** Opening RECORDS FOR THE TASK block **
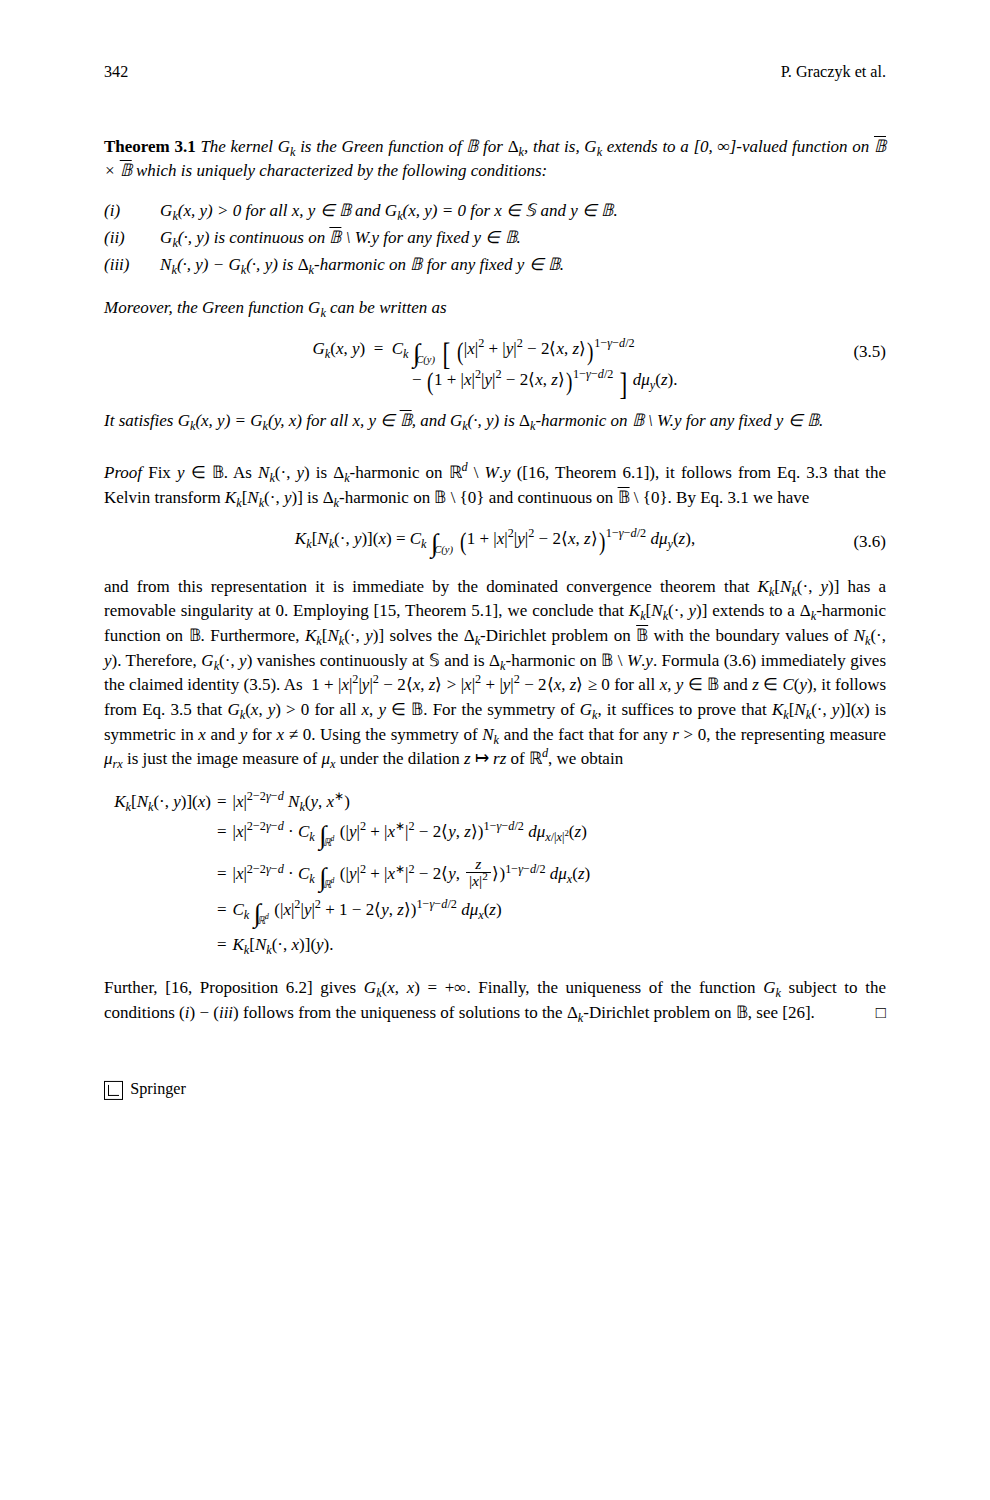342 P. Graczyk et al.
Theorem 3.1 The kernel Gk is the Green function of 𝔹 for Δk, that is, Gk extends to a [0, ∞]-valued function on 𝔹 × 𝔹 which is uniquely characterized by the following conditions:
(i) Gk(x, y) > 0 for all x, y ∈ 𝔹 and Gk(x, y) = 0 for x ∈ 𝕊 and y ∈ 𝔹.
(ii) Gk(·, y) is continuous on 𝔹 \ W.y for any fixed y ∈ 𝔹.
(iii) Nk(·, y) − Gk(·, y) is Δk-harmonic on 𝔹 for any fixed y ∈ 𝔹.
Moreover, the Green function Gk can be written as
(3.5) Gk(x, y) = Ck ∫C(y) [ (|x|2 + |y|2 − 2⟨x, z⟩)1−γ−d/2
− (1 + |x|2|y|2 − 2⟨x, z⟩)1−γ−d/2 ] dμy(z).
It satisfies Gk(x, y) = Gk(y, x) for all x, y ∈ 𝔹, and Gk(·, y) is Δk-harmonic on 𝔹 \ W.y for any fixed y ∈ 𝔹.
Proof Fix y ∈ 𝔹. As Nk(·, y) is Δk-harmonic on ℝd \ W.y ([16, Theorem 6.1]), it follows from Eq. 3.3 that the Kelvin transform Kk[Nk(·, y)] is Δk-harmonic on 𝔹 \ {0} and continuous on 𝔹 \ {0}. By Eq. 3.1 we have
(3.6) Kk[Nk(·, y)](x) = Ck ∫C(y) (1 + |x|2|y|2 − 2⟨x, z⟩)1−γ−d/2 dμy(z),
and from this representation it is immediate by the dominated convergence theorem that Kk[Nk(·, y)] has a removable singularity at 0. Employing [15, Theorem 5.1], we conclude that Kk[Nk(·, y)] extends to a Δk-harmonic function on 𝔹. Furthermore, Kk[Nk(·, y)] solves the Δk-Dirichlet problem on 𝔹 with the boundary values of Nk(·, y). Therefore, Gk(·, y) vanishes continuously at 𝕊 and is Δk-harmonic on 𝔹 \ W.y. Formula (3.6) immediately gives the claimed identity (3.5). As 1 + |x|2|y|2 − 2⟨x, z⟩ > |x|2 + |y|2 − 2⟨x, z⟩ ≥ 0 for all x, y ∈ 𝔹 and z ∈ C(y), it follows from Eq. 3.5 that Gk(x, y) > 0 for all x, y ∈ 𝔹. For the symmetry of Gk, it suffices to prove that Kk[Nk(·, y)](x) is symmetric in x and y for x ≠ 0. Using the symmetry of Nk and the fact that for any r > 0, the representing measure μrx is just the image measure of μx under the dilation z ↦ rz of ℝd, we obtain
Kk[Nk(·, y)](x)
=
|x|2−2γ−d Nk(y, x∗)
=
|x|2−2γ−d · Ck ∫ℝd (|y|2 + |x∗|2 − 2⟨y, z⟩)1−γ−d/2 dμx/|x|2(z)
=
|x|2−2γ−d · Ck ∫ℝd (|y|2 + |x∗|2 − 2⟨y, z|x|2⟩)1−γ−d/2 dμx(z)
=
Ck ∫ℝd (|x|2|y|2 + 1 − 2⟨y, z⟩)1−γ−d/2 dμx(z)
=
Kk[Nk(·, x)](y).
Further, [16, Proposition 6.2] gives Gk(x, x) = +∞. Finally, the uniqueness of the function Gk subject to the conditions (i) − (iii) follows from the uniqueness of solutions to the Δk-Dirichlet problem on 𝔹, see [26]. □
Springer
** Closing RECORDS FOR THE TASK block **
ASSIGNED TASK ::
Could you transcribe all of the data exactly, keeping every picture out of the copy?

TASK RESULT ::
342 P. Graczyk et al.
Theorem 3.1 The kernel Gk is the Green function of 𝔹 for Δk, that is, Gk extends to a [0, ∞]-valued function on 𝔹 × 𝔹 which is uniquely characterized by the following conditions:
(i) Gk(x, y) > 0 for all x, y ∈ 𝔹 and Gk(x, y) = 0 for x ∈ 𝕊 and y ∈ 𝔹.
(ii) Gk(·, y) is continuous on 𝔹 \ W.y for any fixed y ∈ 𝔹.
(iii) Nk(·, y) − Gk(·, y) is Δk-harmonic on 𝔹 for any fixed y ∈ 𝔹.
Moreover, the Green function Gk can be written as
(3.5) Gk(x, y) = Ck ∫C(y) [ (|x|2 + |y|2 − 2⟨x, z⟩)1−γ−d/2
− (1 + |x|2|y|2 − 2⟨x, z⟩)1−γ−d/2 ] dμy(z).
It satisfies Gk(x, y) = Gk(y, x) for all x, y ∈ 𝔹, and Gk(·, y) is Δk-harmonic on 𝔹 \ W.y for any fixed y ∈ 𝔹.
Proof Fix y ∈ 𝔹. As Nk(·, y) is Δk-harmonic on ℝd \ W.y ([16, Theorem 6.1]), it follows from Eq. 3.3 that the Kelvin transform Kk[Nk(·, y)] is Δk-harmonic on 𝔹 \ {0} and continuous on 𝔹 \ {0}. By Eq. 3.1 we have
(3.6) Kk[Nk(·, y)](x) = Ck ∫C(y) (1 + |x|2|y|2 − 2⟨x, z⟩)1−γ−d/2 dμy(z),
and from this representation it is immediate by the dominated convergence theorem that Kk[Nk(·, y)] has a removable singularity at 0. Employing [15, Theorem 5.1], we conclude that Kk[Nk(·, y)] extends to a Δk-harmonic function on 𝔹. Furthermore, Kk[Nk(·, y)] solves the Δk-Dirichlet problem on 𝔹 with the boundary values of Nk(·, y). Therefore, Gk(·, y) vanishes continuously at 𝕊 and is Δk-harmonic on 𝔹 \ W.y. Formula (3.6) immediately gives the claimed identity (3.5). As 1 + |x|2|y|2 − 2⟨x, z⟩ > |x|2 + |y|2 − 2⟨x, z⟩ ≥ 0 for all x, y ∈ 𝔹 and z ∈ C(y), it follows from Eq. 3.5 that Gk(x, y) > 0 for all x, y ∈ 𝔹. For the symmetry of Gk, it suffices to prove that Kk[Nk(·, y)](x) is symmetric in x and y for x ≠ 0. Using the symmetry of Nk and the fact that for any r > 0, the representing measure μrx is just the image measure of μx under the dilation z ↦ rz of ℝd, we obtain
Kk[Nk(·, y)](x)
=
|x|2−2γ−d Nk(y, x∗)
=
|x|2−2γ−d · Ck ∫ℝd (|y|2 + |x∗|2 − 2⟨y, z⟩)1−γ−d/2 dμx/|x|2(z)
=
|x|2−2γ−d · Ck ∫ℝd (|y|2 + |x∗|2 − 2⟨y, z|x|2⟩)1−γ−d/2 dμx(z)
=
Ck ∫ℝd (|x|2|y|2 + 1 − 2⟨y, z⟩)1−γ−d/2 dμx(z)
=
Kk[Nk(·, x)](y).
Further, [16, Proposition 6.2] gives Gk(x, x) = +∞. Finally, the uniqueness of the function Gk subject to the conditions (i) − (iii) follows from the uniqueness of solutions to the Δk-Dirichlet problem on 𝔹, see [26]. □
Springer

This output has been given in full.